● **SOURCE DOCUMENT**
━━━━━━━━━━━━━━━━
Chakrapani Chalise (चक्रपाणि चालिसे) was a Nepalese poet. He wrote the words of the first national anthem of Nepal in 1924 AD to the music composed by Bakhat Bahadur Budhapirthi in 1899 AD (grandfather of musician Louis Banks or Dambar Bahadur Budaprithi). The musical part of anthem was created during Prime Minister Bir Shamsher Jang Bahadur Rana's era. Later the Nepali Language Publications Committee was ordered to write words for the anthem. Chakrapani being assistant to Superintendent of the Committee, wrote the words for the anthem.
━━━━━━━━━━━━━━━━
● **STUDY MATERIAL**
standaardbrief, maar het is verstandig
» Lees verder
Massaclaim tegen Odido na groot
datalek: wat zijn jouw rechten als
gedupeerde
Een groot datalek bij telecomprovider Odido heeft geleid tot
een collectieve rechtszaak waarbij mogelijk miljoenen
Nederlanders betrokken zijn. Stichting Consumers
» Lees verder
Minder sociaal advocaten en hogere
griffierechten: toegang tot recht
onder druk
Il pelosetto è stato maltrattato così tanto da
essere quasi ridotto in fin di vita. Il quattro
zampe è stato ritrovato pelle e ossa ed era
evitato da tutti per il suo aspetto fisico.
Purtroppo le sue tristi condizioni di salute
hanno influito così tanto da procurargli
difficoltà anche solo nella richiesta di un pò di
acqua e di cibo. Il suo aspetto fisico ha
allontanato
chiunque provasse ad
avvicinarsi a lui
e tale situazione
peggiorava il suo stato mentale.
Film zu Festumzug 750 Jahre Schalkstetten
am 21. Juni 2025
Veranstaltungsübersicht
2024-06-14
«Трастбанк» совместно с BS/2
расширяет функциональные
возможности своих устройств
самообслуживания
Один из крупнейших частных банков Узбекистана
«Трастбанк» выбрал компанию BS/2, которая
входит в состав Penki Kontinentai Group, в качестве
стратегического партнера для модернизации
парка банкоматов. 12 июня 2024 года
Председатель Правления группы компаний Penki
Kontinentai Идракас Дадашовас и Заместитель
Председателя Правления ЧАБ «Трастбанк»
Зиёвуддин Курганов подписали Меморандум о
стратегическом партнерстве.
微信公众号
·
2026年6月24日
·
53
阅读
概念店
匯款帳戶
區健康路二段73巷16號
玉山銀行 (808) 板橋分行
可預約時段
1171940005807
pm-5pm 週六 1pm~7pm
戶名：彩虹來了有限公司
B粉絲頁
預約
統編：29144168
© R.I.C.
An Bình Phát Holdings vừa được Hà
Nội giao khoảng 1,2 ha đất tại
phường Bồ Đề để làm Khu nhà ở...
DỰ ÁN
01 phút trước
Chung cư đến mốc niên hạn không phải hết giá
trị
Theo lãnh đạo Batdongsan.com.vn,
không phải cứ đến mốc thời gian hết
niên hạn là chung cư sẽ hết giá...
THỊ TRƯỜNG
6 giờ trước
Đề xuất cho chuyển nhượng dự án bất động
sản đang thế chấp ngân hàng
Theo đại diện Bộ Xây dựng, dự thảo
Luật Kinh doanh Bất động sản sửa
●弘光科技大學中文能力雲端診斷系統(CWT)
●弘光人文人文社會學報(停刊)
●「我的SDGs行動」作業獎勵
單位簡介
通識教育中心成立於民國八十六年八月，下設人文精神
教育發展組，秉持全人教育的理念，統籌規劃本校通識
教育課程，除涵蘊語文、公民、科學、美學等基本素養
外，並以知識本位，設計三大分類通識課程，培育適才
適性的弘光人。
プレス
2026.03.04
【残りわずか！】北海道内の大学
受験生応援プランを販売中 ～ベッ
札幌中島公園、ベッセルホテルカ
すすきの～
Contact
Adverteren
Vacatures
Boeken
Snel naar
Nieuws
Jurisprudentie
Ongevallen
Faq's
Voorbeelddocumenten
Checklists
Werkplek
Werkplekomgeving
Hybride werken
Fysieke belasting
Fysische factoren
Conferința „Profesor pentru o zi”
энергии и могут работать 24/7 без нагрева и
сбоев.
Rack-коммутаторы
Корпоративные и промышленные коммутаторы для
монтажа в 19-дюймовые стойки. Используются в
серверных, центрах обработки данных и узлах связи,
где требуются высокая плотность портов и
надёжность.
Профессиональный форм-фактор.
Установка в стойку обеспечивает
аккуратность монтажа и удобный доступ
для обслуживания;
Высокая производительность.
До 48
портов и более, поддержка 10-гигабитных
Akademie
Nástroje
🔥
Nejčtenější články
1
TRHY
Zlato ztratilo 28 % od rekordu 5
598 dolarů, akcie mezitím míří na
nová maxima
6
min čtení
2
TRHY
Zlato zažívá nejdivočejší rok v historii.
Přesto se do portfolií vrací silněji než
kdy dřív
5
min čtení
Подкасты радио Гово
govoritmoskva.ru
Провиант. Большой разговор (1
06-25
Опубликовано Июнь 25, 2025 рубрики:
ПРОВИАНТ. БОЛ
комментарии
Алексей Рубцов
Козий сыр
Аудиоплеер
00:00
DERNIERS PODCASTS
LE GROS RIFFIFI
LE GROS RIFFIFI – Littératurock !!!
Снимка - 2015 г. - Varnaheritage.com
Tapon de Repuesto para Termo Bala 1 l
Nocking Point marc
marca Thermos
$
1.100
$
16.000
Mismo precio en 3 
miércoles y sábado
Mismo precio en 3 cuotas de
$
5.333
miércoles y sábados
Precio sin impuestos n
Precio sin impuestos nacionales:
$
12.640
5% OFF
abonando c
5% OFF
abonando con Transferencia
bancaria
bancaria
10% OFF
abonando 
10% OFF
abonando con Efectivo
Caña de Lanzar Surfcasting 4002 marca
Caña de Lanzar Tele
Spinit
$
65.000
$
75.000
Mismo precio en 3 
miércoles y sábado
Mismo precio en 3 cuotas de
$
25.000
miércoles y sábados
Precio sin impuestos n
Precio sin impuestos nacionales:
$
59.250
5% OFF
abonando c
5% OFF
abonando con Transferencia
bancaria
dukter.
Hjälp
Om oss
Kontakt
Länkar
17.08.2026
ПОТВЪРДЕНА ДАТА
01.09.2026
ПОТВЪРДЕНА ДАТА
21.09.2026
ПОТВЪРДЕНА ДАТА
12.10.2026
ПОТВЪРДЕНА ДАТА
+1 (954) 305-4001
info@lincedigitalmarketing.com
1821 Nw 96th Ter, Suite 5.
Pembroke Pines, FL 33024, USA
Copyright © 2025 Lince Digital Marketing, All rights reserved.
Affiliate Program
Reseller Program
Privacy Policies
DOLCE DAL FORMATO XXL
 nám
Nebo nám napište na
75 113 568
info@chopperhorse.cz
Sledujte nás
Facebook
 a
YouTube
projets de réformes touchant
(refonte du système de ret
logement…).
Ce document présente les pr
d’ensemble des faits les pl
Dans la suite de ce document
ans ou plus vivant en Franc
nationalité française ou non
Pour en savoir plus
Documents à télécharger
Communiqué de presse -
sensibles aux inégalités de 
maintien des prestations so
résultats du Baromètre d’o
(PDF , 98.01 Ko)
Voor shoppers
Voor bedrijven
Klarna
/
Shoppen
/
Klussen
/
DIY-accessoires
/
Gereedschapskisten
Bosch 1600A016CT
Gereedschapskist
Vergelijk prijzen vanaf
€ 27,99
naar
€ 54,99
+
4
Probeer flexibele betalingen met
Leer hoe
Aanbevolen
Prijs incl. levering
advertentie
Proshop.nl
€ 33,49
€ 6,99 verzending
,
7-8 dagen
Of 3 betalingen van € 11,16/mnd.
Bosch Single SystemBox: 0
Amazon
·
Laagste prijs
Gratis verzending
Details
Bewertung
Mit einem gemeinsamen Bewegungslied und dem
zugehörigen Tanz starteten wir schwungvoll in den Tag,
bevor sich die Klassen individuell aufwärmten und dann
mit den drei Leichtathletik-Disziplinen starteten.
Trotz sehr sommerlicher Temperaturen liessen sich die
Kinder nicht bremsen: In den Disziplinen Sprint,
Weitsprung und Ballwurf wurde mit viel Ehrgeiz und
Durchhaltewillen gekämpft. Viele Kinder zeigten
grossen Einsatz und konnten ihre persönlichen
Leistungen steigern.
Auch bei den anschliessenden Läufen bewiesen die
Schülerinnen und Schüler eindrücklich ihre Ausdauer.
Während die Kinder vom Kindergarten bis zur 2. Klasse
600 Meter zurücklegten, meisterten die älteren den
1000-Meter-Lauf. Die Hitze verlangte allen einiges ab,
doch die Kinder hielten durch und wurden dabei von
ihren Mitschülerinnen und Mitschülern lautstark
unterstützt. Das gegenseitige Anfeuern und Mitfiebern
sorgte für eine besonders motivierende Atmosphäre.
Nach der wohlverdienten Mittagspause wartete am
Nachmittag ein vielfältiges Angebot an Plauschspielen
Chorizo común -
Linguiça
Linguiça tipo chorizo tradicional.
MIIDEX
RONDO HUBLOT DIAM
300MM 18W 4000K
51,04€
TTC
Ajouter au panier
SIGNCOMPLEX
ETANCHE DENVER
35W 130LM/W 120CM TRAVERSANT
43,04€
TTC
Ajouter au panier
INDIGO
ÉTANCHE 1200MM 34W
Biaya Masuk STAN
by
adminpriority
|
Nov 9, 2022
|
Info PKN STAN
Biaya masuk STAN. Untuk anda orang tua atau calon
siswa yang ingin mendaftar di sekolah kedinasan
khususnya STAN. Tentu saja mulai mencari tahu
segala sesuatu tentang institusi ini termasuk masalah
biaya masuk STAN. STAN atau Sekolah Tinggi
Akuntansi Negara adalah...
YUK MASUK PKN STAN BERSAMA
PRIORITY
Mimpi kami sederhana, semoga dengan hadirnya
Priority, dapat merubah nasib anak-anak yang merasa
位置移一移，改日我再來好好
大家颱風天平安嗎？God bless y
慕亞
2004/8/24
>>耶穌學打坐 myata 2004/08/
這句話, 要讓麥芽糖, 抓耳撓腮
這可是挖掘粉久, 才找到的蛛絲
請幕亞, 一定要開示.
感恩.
━━━━━━━━━━━━━━━━
● **ACTION ITEM A**
List every personal name that appears in the text on Chakrapani Chalise, including each alternative name given for the same person.
● **ACTION ITEM B**
Using the text on Chakrapani Chalise, answer each question:
(i) In what year did Chalise write the words of Nepal's first national anthem?
(ii) In what year was the anthem's music composed?
(iii) What position did Chalise hold on the Nepali Language Publications Committee?
Nothing in the records is needed for this work.

● **YOUR RESPONSE A**
Chakrapani Chalise
Bakhat Bahadur Budhapirthi
Louis Banks
Dambar Bahadur Budaprithi
Bir Shamsher Jang Bahadur Rana

● **YOUR RESPONSE B**
(i) 1924 AD
(ii) 1899 AD
(iii) Assistant to the Superintendent of the Committee